July 7, 2015

“Why can’t Greece be more like Ireland?” has been cried over and over again in recent days. After all, they went through imposed austerity and yet have grown 1.9% annualised since the end of 2009 (in real terms) while Greece has contracted at a 4.9% annualised rate.

The following charts offer an explanation and illustrate why more austerity – in the form of the demand for large structural budget surpluses in Greece – may not be the answer.

Chart 1 shows the change in the Cyclically Adjusted Primary Budget Balance (this is the part of the budget that is structural and thus cannot be explained by strong/weak growth – it cannot be grown out of) and excludes debt interest repayments versus Annualised Real GDO growth over the last 5 years.

The line runs right through the data the correct way – a strong correlation between the degree of fiscal tightening (approaching 20% points of GDP in Greece) and realised Growth.
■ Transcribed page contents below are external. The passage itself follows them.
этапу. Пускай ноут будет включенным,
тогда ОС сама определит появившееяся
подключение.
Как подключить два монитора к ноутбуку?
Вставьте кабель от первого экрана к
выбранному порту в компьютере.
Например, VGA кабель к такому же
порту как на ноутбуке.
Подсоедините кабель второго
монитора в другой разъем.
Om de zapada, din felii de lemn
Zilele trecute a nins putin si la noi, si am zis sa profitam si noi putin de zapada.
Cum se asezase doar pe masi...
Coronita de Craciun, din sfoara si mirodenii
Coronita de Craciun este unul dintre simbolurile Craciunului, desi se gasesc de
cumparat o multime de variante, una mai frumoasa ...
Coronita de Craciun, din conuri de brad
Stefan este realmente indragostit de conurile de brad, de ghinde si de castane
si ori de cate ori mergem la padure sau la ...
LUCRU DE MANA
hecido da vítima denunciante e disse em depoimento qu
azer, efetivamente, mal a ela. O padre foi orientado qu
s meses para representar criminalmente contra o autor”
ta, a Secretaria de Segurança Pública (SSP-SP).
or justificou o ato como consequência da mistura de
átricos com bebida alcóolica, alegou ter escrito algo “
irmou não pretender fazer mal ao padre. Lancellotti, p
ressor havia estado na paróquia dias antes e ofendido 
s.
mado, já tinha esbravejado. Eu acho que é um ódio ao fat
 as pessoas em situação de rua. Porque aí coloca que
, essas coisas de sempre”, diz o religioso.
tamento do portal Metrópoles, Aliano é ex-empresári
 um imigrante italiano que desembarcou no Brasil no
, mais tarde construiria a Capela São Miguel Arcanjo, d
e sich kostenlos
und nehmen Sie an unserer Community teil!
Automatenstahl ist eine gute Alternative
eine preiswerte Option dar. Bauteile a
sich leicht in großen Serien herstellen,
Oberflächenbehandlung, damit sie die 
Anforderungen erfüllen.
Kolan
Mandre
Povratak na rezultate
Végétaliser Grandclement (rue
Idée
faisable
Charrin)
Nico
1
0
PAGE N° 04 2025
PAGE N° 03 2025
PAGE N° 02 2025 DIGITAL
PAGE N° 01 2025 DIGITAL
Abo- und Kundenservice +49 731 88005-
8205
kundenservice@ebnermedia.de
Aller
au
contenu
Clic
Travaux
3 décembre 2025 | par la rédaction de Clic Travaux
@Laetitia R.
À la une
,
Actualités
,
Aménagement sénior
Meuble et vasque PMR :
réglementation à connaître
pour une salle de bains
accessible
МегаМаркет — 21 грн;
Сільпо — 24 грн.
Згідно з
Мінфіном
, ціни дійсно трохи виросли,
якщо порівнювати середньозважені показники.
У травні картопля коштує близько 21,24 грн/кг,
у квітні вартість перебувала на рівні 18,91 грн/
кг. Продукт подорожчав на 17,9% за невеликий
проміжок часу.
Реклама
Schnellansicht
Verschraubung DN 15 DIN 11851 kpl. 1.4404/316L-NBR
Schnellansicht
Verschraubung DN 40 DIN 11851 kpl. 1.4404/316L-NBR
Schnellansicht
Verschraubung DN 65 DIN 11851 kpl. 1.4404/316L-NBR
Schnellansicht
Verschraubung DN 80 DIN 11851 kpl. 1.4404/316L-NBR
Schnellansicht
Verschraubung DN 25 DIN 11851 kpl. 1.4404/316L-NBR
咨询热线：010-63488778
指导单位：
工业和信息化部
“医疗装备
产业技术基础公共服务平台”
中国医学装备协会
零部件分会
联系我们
Austerity policies do appear to depress growth rates.

2015.06.07.AusterityGraph1

It is import to note that Ireland sits a little off the line. It has done slightly better than one would have expected given an 8% points of GDP swing in the primary structural balance.

If we exclude Ireland, the relationship is much stronger; austerity and growth are exceptionally linked.

2015.06.07.AusterityGraph2

Then what is so special about Ireland?

Take a look at Exports of Goods and Services as a % of GDP for those countries above. At the end of 2009 Greek Exports were just 18% of GDP, the lowest in the bloc. Going forward to today, exports now account for 33% of GDP (GDP has dropped by 25% and exports have held up with a weaker Euro).

But… look at Ireland. Irish Exports at the end of 2009 were almost 100% of GDP.

2015.06.07.AusterityGraph3

With the Euro declining (20% in broad, real, trade weighted terms from the end of 2009) and Unit Labour costs also declining, it is little surprise that Ireland has fared better. Especially when it has also experienced less than half the cumulative austerity that Greece has been subjected to. Austerity has been smoothly/steadily applied most everywhere, with Greece given a more front-loaded and larger dose than anyone else.

2015.06.07.AusterityGraph4

There is a message in this for the UK as well. Austerity, to date, has been comparatively modest, with virtually no tightening in the structural budget balance since 2011. A more aggressive stance would suggest that the much lauded performance of the UK economy could look a lot less exciting without some Sterling weakness to offset the impact.